▸ **Exercise description**: Turn every line of the material below into a JSON list of strings, one string per line, leaving out any blank lines.
■ ■ ■ ■ ■
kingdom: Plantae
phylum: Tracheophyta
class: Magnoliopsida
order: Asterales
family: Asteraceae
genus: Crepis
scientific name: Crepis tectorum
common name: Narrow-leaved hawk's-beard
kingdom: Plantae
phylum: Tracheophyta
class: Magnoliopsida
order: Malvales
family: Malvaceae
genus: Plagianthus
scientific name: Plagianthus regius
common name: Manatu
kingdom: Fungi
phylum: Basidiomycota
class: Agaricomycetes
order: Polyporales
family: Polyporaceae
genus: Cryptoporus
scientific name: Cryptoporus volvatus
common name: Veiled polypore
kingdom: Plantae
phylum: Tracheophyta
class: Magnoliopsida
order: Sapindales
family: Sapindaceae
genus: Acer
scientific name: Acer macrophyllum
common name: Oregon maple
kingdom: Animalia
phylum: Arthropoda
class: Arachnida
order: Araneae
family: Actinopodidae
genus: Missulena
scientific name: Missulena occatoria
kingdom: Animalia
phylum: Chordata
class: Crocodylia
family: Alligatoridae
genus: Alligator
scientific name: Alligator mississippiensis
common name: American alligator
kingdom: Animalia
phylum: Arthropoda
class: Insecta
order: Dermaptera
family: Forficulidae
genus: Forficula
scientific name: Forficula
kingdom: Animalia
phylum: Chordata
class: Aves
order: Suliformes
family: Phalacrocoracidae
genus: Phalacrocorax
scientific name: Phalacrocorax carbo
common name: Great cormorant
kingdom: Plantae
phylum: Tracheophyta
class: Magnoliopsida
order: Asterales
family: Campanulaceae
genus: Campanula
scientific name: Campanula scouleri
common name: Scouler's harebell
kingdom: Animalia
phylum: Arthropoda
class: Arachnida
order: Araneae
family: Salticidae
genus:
■ ■ ■ ■ ■
▸ **Output of the task**:
[
  "kingdom: Plantae",
  "phylum: Tracheophyta",
  "class: Magnoliopsida",
  "order: Asterales",
  "family: Asteraceae",
  "genus: Crepis",
  "scientific name: Crepis tectorum",
  "common name: Narrow-leaved hawk's-beard",
  "kingdom: Plantae",
  "phylum: Tracheophyta",
  "class: Magnoliopsida",
  "order: Malvales",
  "family: Malvaceae",
  "genus: Plagianthus",
  "scientific name: Plagianthus regius",
  "common name: Manatu",
  "kingdom: Fungi",
  "phylum: Basidiomycota",
  "class: Agaricomycetes",
  "order: Polyporales",
  "family: Polyporaceae",
  "genus: Cryptoporus",
  "scientific name: Cryptoporus volvatus",
  "common name: Veiled polypore",
  "kingdom: Plantae",
  "phylum: Tracheophyta",
  "class: Magnoliopsida",
  "order: Sapindales",
  "family: Sapindaceae",
  "genus: Acer",
  "scientific name: Acer macrophyllum",
  "common name: Oregon maple",
  "kingdom: Animalia",
  "phylum: Arthropoda",
  "class: Arachnida",
  "order: Araneae",
  "family: Actinopodidae",
  "genus: Missulena",
  "scientific name: Missulena occatoria",
  "kingdom: Animalia",
  "phylum: Chordata",
  "class: Crocodylia",
  "family: Alligatoridae",
  "genus: Alligator",
  "scientific name: Alligator mississippiensis",
  "common name: American alligator",
  "kingdom: Animalia",
  "phylum: Arthropoda",
  "class: Insecta",
  "order: Dermaptera",
  "family: Forficulidae",
  "genus: Forficula",
  "scientific name: Forficula",
  "kingdom: Animalia",
  "phylum: Chordata",
  "class: Aves",
  "order: Suliformes",
  "family: Phalacrocoracidae",
  "genus: Phalacrocorax",
  "scientific name: Phalacrocorax carbo",
  "common name: Great cormorant",
  "kingdom: Plantae",
  "phylum: Tracheophyta",
  "class: Magnoliopsida",
  "order: Asterales",
  "family: Campanulaceae",
  "genus: Campanula",
  "scientific name: Campanula scouleri",
  "common name: Scouler's harebell",
  "kingdom: Animalia",
  "phylum: Arthropoda",
  "class: Arachnida",
  "order: Araneae",
  "family: Salticidae",
  "genus:"
]